Problem to solve:
Nothing but the lines below between the line holding "このサイトをどこからお知りになりましたか？" and the line holding "системы не стоит", inclusive, should appear in the answer, each set down exactly.

◇ ◇ ◇

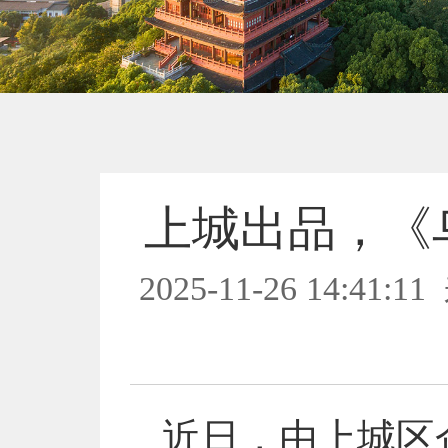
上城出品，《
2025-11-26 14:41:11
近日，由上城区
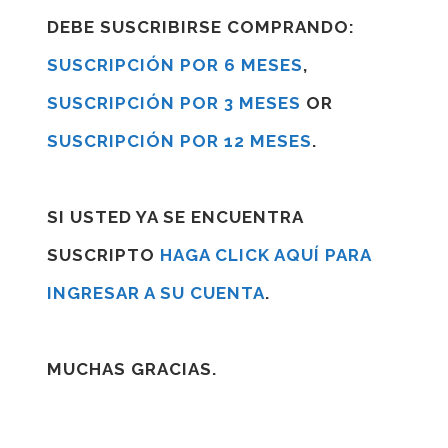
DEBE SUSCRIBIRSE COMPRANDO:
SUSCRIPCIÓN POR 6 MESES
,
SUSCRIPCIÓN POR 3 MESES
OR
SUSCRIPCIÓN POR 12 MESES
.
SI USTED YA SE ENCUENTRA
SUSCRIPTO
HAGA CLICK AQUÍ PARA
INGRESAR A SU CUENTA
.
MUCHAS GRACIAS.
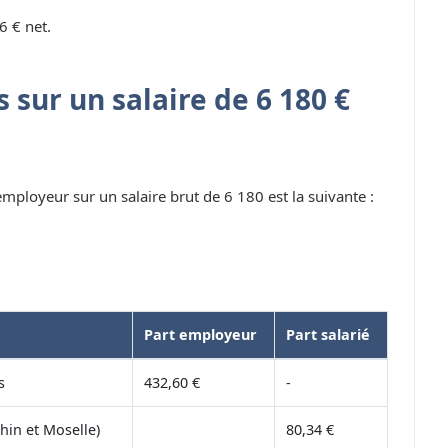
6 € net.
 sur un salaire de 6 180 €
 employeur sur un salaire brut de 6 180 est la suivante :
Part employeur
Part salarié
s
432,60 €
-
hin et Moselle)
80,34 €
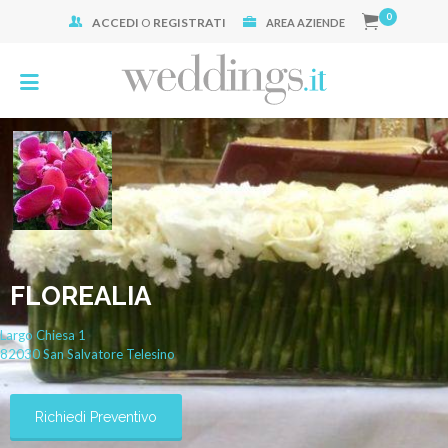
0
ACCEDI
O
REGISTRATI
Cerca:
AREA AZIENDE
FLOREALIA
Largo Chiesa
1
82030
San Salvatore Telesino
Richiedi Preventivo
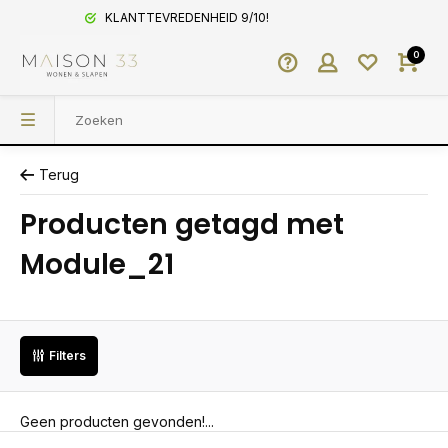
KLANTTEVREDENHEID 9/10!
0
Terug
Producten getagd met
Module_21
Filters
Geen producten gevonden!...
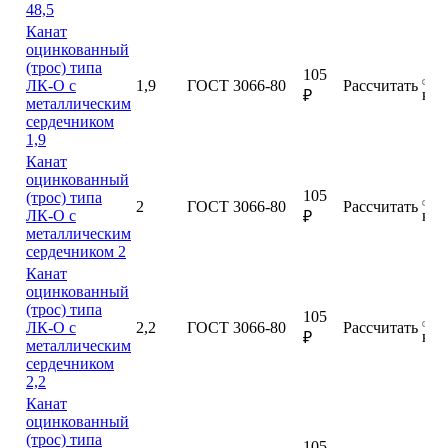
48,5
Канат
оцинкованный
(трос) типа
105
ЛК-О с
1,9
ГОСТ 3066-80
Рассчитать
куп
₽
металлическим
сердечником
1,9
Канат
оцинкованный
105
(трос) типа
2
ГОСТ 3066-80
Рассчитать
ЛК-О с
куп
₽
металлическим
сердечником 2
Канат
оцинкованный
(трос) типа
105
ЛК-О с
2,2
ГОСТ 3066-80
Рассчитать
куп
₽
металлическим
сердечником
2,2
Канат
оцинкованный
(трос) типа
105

◇ ◇ ◇

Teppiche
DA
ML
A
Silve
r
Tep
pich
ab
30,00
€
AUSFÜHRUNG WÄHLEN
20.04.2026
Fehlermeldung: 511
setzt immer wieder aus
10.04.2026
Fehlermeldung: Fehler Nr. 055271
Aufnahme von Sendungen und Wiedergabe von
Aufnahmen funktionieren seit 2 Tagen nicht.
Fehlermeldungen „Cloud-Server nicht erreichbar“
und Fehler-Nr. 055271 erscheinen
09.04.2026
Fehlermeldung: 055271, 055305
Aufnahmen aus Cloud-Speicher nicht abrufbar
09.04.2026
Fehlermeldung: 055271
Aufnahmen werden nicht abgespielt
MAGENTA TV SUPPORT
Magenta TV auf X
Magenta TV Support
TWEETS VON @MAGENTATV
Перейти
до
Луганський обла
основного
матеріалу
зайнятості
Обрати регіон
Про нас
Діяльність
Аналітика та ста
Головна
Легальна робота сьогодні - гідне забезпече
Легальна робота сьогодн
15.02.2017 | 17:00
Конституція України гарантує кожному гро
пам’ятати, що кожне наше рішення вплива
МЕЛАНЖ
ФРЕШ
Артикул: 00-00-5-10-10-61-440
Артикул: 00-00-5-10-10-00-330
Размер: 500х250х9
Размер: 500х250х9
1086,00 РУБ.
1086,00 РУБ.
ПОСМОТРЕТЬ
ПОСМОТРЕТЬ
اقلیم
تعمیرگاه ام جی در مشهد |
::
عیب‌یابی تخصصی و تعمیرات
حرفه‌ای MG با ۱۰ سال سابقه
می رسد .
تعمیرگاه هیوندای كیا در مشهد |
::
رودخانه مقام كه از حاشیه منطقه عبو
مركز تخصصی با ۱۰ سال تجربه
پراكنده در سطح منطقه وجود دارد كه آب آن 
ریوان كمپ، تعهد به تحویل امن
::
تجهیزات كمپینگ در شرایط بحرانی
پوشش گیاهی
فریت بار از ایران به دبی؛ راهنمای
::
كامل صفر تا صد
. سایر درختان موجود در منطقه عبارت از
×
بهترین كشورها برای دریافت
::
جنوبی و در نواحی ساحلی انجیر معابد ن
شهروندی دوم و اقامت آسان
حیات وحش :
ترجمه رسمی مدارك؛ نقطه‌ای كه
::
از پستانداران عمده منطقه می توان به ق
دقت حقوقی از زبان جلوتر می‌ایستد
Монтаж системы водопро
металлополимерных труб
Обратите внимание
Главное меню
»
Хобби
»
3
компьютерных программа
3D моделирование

◇ ◇ ◇

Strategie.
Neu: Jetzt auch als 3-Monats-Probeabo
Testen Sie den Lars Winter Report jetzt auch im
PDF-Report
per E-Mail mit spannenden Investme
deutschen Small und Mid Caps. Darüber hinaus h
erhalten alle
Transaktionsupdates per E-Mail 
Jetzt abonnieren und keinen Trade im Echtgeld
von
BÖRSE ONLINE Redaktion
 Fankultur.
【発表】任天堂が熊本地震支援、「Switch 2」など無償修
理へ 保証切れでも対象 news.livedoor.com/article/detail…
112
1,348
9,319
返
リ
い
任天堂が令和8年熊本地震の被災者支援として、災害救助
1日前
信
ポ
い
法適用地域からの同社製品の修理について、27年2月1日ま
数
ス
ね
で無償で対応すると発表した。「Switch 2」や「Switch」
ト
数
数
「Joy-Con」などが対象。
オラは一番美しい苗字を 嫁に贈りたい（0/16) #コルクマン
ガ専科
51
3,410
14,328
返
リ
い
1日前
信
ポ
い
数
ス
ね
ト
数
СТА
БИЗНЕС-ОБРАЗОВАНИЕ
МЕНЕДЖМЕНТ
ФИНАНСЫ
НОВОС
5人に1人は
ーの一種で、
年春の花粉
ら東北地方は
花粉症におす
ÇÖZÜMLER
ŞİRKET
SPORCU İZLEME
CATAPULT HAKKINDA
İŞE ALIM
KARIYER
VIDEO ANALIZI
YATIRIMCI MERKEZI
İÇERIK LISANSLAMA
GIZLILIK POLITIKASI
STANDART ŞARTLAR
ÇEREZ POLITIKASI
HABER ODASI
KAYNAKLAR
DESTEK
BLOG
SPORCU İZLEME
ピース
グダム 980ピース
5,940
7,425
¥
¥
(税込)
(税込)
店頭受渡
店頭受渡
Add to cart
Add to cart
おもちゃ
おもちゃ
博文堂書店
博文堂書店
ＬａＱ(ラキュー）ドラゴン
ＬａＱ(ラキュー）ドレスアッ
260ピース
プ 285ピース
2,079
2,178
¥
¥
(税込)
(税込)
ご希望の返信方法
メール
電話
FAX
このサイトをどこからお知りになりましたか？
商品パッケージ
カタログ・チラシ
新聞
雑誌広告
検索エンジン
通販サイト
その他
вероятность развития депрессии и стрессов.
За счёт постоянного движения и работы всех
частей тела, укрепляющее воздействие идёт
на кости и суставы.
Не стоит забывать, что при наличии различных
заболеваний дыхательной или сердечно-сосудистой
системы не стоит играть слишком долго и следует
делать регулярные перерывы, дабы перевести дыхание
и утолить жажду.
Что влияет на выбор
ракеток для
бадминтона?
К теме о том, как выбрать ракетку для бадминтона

◇ ◇ ◇

Exercise answer:
このサイトをどこからお知りになりましたか？
商品パッケージ
カタログ・チラシ
新聞
雑誌広告
検索エンジン
通販サイト
その他
вероятность развития депрессии и стрессов.
За счёт постоянного движения и работы всех
частей тела, укрепляющее воздействие идёт
на кости и суставы.
Не стоит забывать, что при наличии различных
заболеваний дыхательной или сердечно-сосудистой
системы не стоит играть слишком долго и следует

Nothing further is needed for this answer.